Ce nouveau sidérurgiste réalisera un chiffre d'affaires à périmètre comparable de 15 milliards d'euros et produira environ 21 millions de tonnes d'acier par an.

Heinrich Hiesinger, président du groupe industrielle allemand ThyssenKrupp lors d'une conférence de presse à Essen (ouest de l'Allemagne), le 20 septembre 2017
Heinrich Hiesinger, président du groupe industrielle allemand ThyssenKrupp lors d'une conférence de presse à Essen (ouest de l'Allemagne), le 20 septembre 2017 ( Marcel Kusch / dpa/AFP )

Mais le projet doit notamment passer l'obstacle du conseil de surveillance de Thyssenkrupp où les représentants des salariés, selon le système allemand de "codécision", détiennent la moitié des sièges.

Une réunion est programmée samedi au siège de l'industriel à Essen dans la Ruhr, berceau de la sidérurgie allemande, alors que le puissant syndicat IG Metall a convoqué une vaste manifestation vendredi à Bochum.

"Nous restons opposés à ce rapprochement. Les emplois et les sites doivent être sauvegardés, il faut un financement durable et suffisant et la codécision doit être préservée", déclarait mercredi le représentant local du syndicat, Knut Giesler.

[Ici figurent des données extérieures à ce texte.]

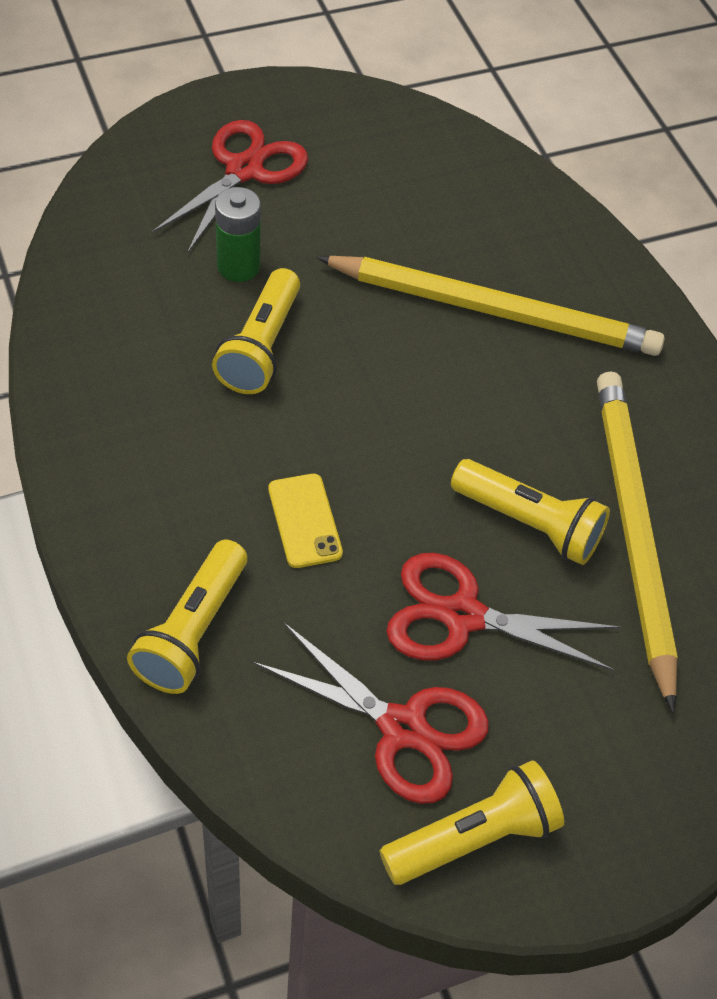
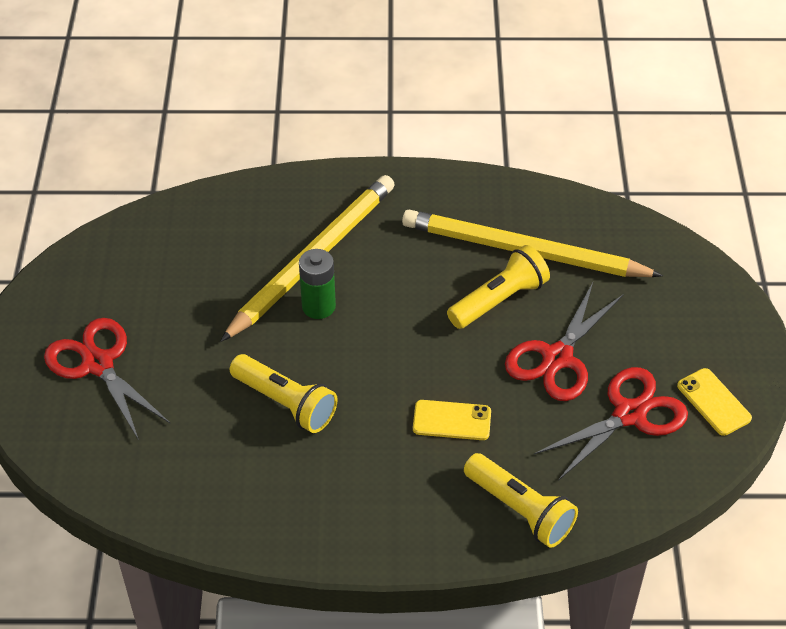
camera: 65 degrees left, 5 degrees down
green battery [215,187,261,282] -> green battery moved to [299,249,336,319]
yellow flashlight [380,760,564,885] -> yellow phone [677,368,752,436]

Même réserve chez le chef du comité d'entreprise de la branche acier de Thyssen, Günter Back, qui craint de voir "beaucoup plus" de postes finir par disparaître.

L'affaire tombe en pleine campagne en vue des législatives de dimanche. La ministre sociale-démocrate du Travail, Andrea Nahles, a jugé mercredi qu'"il ne devait pas y avoir un accord à n'importe quel prix".

- Quel site touché ? -

La ministre de l'Economie Brigitte Zypries, également au SPD, a rappelé que les "décisions stratégiques majeures" nécessitaient en Allemagne "un consensus avec les représentants des salariés", ce qui n'est "pas encore le cas", selon son porte-parole.

Plus enthousiaste, son homologue britannique Greg Clark a salué un "pas important" pour la sidérurgie nationale, estimant que la fusion pourrait garantir l'avenir du site gallois de Port Talbot, où Tata emploie 4.000 personnes et fait vivre de nombreux sous-traitants.

Le Premier ministre néeerlandais Mark Rutte arrive au Parlement, à La Haye, le 6 septembre 2017
Le Premier ministre néeerlandais Mark Rutte arrive au Parlement, à La Haye, le 6 septembre 2017 ( Robin Utrecht / ANP/AFP )

"Comme d'habitude, le diable réside dans les détails et nous demandons plus de garanties sur les emplois, l'investissement et la production" au Royaume-Uni, a pour sa part commenté Roy Rickhuss, représentant des trois syndicats britanniques de l'acier.

Le Premier ministre néerlandais Mark Rutte s'est lui réjoui de l'implantation de la future Thyssenkrupp Tata Steel à Amsterdam, estimant que ce choix "renforcerait le rôle moteur" du site de Tata à Ijmuiden (nord-ouest).

Les syndicats néerlandais s'inquiètent en revanche de savoir où Tata Steel supprimera 2.000 emplois, alors que les deux groupes se sont abstenus de toute précision sur la localisation des futurs sites touchés.

Le principal actionnaire de Thyssenkrupp, la fondation Krupp qui en détient 23%, a approuvé mercredi un projet destiné selon elle à "préserver à long terme l'entreprise et son indépendance".

Selon plusieurs médias, l'industriel allemand pourrait cependant se heurter au scepticisme de son deuxième actionnaire, le fonds suédois Cevian, dubitatif sur les synergies attendues de cette fusion.